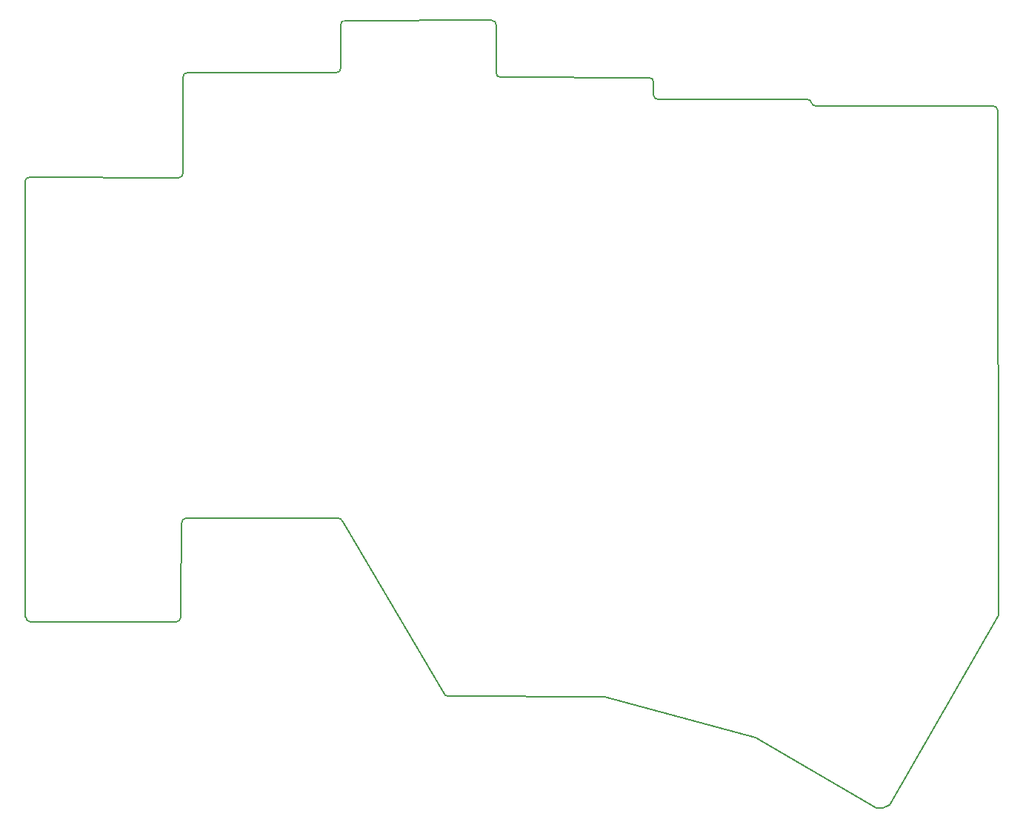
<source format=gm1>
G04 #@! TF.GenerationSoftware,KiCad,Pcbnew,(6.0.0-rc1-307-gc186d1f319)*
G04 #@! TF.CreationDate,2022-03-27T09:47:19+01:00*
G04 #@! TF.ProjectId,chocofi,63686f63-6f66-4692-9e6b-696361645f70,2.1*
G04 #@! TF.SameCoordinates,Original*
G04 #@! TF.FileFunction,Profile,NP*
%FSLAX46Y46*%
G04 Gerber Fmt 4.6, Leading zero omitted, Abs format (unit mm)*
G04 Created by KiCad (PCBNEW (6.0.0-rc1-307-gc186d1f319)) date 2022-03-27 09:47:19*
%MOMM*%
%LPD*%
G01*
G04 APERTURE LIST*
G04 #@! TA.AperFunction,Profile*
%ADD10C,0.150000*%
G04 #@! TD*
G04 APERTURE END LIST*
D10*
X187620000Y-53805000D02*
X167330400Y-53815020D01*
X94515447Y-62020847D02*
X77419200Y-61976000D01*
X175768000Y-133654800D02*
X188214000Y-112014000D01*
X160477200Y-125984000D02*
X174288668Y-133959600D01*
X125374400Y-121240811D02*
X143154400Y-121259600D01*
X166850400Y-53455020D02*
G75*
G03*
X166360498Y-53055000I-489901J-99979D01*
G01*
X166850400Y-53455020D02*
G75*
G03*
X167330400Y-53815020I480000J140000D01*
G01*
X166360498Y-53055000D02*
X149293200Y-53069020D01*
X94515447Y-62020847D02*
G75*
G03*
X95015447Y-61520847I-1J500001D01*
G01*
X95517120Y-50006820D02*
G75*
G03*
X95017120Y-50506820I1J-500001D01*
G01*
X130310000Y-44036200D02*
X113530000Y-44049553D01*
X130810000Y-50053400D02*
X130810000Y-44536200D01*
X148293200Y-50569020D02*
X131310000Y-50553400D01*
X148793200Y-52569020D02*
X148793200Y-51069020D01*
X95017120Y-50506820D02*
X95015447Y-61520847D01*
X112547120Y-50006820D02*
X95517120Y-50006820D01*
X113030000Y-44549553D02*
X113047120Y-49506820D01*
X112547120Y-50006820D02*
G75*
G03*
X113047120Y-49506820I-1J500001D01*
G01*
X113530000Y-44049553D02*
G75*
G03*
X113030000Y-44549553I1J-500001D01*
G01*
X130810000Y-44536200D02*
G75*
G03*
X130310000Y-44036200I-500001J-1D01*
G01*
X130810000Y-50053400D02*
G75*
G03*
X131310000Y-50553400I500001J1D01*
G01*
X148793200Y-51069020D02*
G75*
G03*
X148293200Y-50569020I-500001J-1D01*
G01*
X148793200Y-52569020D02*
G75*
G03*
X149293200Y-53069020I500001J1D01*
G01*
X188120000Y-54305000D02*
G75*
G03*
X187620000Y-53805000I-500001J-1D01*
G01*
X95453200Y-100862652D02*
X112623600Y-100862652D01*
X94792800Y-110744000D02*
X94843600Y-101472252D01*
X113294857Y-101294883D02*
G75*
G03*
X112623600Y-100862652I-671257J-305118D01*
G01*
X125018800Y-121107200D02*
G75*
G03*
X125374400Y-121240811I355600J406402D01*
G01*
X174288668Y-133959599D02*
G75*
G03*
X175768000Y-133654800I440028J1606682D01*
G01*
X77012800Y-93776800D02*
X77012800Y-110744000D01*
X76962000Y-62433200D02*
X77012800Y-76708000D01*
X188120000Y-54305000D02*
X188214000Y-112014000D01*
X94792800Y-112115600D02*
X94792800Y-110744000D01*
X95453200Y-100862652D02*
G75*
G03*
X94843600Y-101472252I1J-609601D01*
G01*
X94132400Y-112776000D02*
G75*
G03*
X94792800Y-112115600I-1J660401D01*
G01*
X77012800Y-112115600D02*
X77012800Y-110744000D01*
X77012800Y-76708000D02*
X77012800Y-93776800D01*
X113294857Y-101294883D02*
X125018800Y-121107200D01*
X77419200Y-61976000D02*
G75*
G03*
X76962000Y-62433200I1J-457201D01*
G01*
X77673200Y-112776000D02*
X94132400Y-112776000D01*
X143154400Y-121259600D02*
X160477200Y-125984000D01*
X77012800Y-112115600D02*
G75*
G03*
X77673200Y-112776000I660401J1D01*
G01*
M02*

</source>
········
§ Task instructions: All of the records above must be copied exactly, except for the pictures.

§ Answer for this exercise:
<source format=gm1>
G04 #@! TF.GenerationSoftware,KiCad,Pcbnew,(6.0.0-rc1-307-gc186d1f319)*
G04 #@! TF.CreationDate,2022-03-27T09:47:19+01:00*
G04 #@! TF.ProjectId,chocofi,63686f63-6f66-4692-9e6b-696361645f70,2.1*
G04 #@! TF.SameCoordinates,Original*
G04 #@! TF.FileFunction,Profile,NP*
%FSLAX46Y46*%
G04 Gerber Fmt 4.6, Leading zero omitted, Abs format (unit mm)*
G04 Created by KiCad (PCBNEW (6.0.0-rc1-307-gc186d1f319)) date 2022-03-27 09:47:19*
%MOMM*%
%LPD*%
G01*
G04 APERTURE LIST*
G04 #@! TA.AperFunction,Profile*
%ADD10C,0.150000*%
G04 #@! TD*
G04 APERTURE END LIST*
D10*
X187620000Y-53805000D02*
X167330400Y-53815020D01*
X94515447Y-62020847D02*
X77419200Y-61976000D01*
X175768000Y-133654800D02*
X188214000Y-112014000D01*
X160477200Y-125984000D02*
X174288668Y-133959600D01*
X125374400Y-121240811D02*
X143154400Y-121259600D01*
X166850400Y-53455020D02*
G75*
G03*
X166360498Y-53055000I-489901J-99979D01*
G01*
X166850400Y-53455020D02*
G75*
G03*
X167330400Y-53815020I480000J140000D01*
G01*
X166360498Y-53055000D02*
X149293200Y-53069020D01*
X94515447Y-62020847D02*
G75*
G03*
X95015447Y-61520847I-1J500001D01*
G01*
X95517120Y-50006820D02*
G75*
G03*
X95017120Y-50506820I1J-500001D01*
G01*
X130310000Y-44036200D02*
X113530000Y-44049553D01*
X130810000Y-50053400D02*
X130810000Y-44536200D01*
X148293200Y-50569020D02*
X131310000Y-50553400D01*
X148793200Y-52569020D02*
X148793200Y-51069020D01*
X95017120Y-50506820D02*
X95015447Y-61520847D01*
X112547120Y-50006820D02*
X95517120Y-50006820D01*
X113030000Y-44549553D02*
X113047120Y-49506820D01*
X112547120Y-50006820D02*
G75*
G03*
X113047120Y-49506820I-1J500001D01*
G01*
X113530000Y-44049553D02*
G75*
G03*
X113030000Y-44549553I1J-500001D01*
G01*
X130810000Y-44536200D02*
G75*
G03*
X130310000Y-44036200I-500001J-1D01*
G01*
X130810000Y-50053400D02*
G75*
G03*
X131310000Y-50553400I500001J1D01*
G01*
X148793200Y-51069020D02*
G75*
G03*
X148293200Y-50569020I-500001J-1D01*
G01*
X148793200Y-52569020D02*
G75*
G03*
X149293200Y-53069020I500001J1D01*
G01*
X188120000Y-54305000D02*
G75*
G03*
X187620000Y-53805000I-500001J-1D01*
G01*
X95453200Y-100862652D02*
X112623600Y-100862652D01*
X94792800Y-110744000D02*
X94843600Y-101472252D01*
X113294857Y-101294883D02*
G75*
G03*
X112623600Y-100862652I-671257J-305118D01*
G01*
X125018800Y-121107200D02*
G75*
G03*
X125374400Y-121240811I355600J406402D01*
G01*
X174288668Y-133959599D02*
G75*
G03*
X175768000Y-133654800I440028J1606682D01*
G01*
X77012800Y-93776800D02*
X77012800Y-110744000D01*
X76962000Y-62433200D02*
X77012800Y-76708000D01*
X188120000Y-54305000D02*
X188214000Y-112014000D01*
X94792800Y-112115600D02*
X94792800Y-110744000D01*
X95453200Y-100862652D02*
G75*
G03*
X94843600Y-101472252I1J-609601D01*
G01*
X94132400Y-112776000D02*
G75*
G03*
X94792800Y-112115600I-1J660401D01*
G01*
X77012800Y-112115600D02*
X77012800Y-110744000D01*
X77012800Y-76708000D02*
X77012800Y-93776800D01*
X113294857Y-101294883D02*
X125018800Y-121107200D01*
X77419200Y-61976000D02*
G75*
G03*
X76962000Y-62433200I1J-457201D01*
G01*
X77673200Y-112776000D02*
X94132400Y-112776000D01*
X143154400Y-121259600D02*
X160477200Y-125984000D01*
X77012800Y-112115600D02*
G75*
G03*
X77673200Y-112776000I660401J1D01*
G01*
M02*

</source>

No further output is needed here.